Extract, from the listing that follows, each line containing the word "Castro".

Content starts

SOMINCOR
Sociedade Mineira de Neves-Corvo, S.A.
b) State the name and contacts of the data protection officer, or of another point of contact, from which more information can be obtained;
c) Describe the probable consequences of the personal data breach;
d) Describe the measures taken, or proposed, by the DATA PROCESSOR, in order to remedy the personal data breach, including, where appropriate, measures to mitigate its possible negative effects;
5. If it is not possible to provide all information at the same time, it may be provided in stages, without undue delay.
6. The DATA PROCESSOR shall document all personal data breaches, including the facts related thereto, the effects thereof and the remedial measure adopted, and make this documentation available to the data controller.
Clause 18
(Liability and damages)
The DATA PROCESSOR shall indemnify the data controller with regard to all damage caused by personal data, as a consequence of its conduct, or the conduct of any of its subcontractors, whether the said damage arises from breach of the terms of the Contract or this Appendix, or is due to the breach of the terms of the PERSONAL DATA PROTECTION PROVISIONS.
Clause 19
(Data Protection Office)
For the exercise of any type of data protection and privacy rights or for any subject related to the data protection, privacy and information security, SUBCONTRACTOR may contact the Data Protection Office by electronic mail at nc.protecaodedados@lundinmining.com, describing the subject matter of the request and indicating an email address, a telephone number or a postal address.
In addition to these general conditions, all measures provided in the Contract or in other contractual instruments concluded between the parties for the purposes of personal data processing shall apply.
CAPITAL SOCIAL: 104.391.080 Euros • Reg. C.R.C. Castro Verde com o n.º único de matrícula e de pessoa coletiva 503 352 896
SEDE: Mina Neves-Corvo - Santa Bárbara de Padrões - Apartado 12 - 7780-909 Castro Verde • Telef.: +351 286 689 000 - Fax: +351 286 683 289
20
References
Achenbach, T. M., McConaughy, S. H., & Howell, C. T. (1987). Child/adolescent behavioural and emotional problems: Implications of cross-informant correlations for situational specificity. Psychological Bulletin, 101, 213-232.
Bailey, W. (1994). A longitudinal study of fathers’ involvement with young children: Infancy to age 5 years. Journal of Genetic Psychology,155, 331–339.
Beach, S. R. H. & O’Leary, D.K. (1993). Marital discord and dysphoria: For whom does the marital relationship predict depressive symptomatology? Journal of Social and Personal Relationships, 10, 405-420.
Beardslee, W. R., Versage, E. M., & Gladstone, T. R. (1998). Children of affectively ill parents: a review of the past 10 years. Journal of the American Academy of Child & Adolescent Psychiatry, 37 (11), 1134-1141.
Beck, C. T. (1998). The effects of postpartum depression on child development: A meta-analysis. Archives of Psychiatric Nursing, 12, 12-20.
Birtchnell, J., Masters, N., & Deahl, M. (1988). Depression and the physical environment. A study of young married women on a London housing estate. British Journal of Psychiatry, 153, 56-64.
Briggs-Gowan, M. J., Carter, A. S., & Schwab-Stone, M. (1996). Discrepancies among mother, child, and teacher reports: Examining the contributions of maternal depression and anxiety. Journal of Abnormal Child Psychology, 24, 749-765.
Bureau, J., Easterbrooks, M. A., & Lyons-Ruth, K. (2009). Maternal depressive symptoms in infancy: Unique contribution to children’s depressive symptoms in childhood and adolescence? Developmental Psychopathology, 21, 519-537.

Content ends

Solved exercise:
CAPITAL SOCIAL: 104.391.080 Euros • Reg. C.R.C. Castro Verde com o n.º único de matrícula e de pessoa coletiva 503 352 896
SEDE: Mina Neves-Corvo - Santa Bárbara de Padrões - Apartado 12 - 7780-909 Castro Verde • Telef.: +351 286 689 000 - Fax: +351 286 683 289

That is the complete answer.